Social media and the amplification of obsession

The World Cup craze of previous generations was largely local. Today’s craze is global and algorithm-driven. Every goal becomes a meme. Every controversy becomes content.

Every rivalry becomes a trend. Social media rewards extreme reactions. The loudest fan often receives the most attention. As a result, football identity sometimes becomes performative.

People compete to display larger flags, louder celebrations and stronger loyalty. The tournament becomes not only about football but also visibility, validation and online relevance.

Yet the magic remains

Despite the excesses, despite the betting concerns, despite the occasional violence, something beautiful remains at the centre of Bangladesh’s World Cup obsession and hope.

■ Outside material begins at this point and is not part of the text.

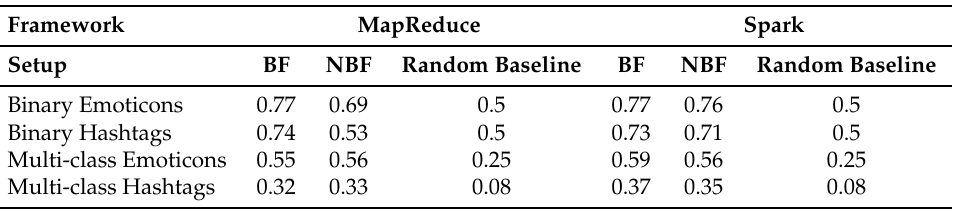
Table 2. Classification results for emoticons and hashtags (BF stands for Bloom filter and NBF for no Bloom filter).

For one month every four years, ordinary routines are interrupted. Factory workers discuss tactics. Rickshaw pullers debate line-ups. University students stay awake until dawn. People who disagree on almost everything find something to talk about. Football creates conversations where politics often creates divisions. That is not insignificant.

Perhaps Bangladesh loves the World Cup because it represents possibility, a chance to dream, a chance to belong, and a chance to feel connected to something larger than everyday struggles.

The country may not play in the tournament. Its flag may never appear in a World Cup group stage. Its anthem may never echo through those stadiums.

Yet when the World Cup arrives, Bangladesh participates in its own way through rooftops covered in flags, sleepless nights, arguments, celebrations and memories, fathers explaining Maradona to sons, neighbourhoods transformed into miniature Buenos Aires or Rio de Janeiro.

And maybe that is why the phenomenon continues. Because Bangladesh’s World Cup story is not really about football. It is about emotion. It is about nostalgia. It is about finding joy in a world that often feels heavy. The World Cup gives Bangladesh a dream every four years. And sometimes, dreams do not require qualification.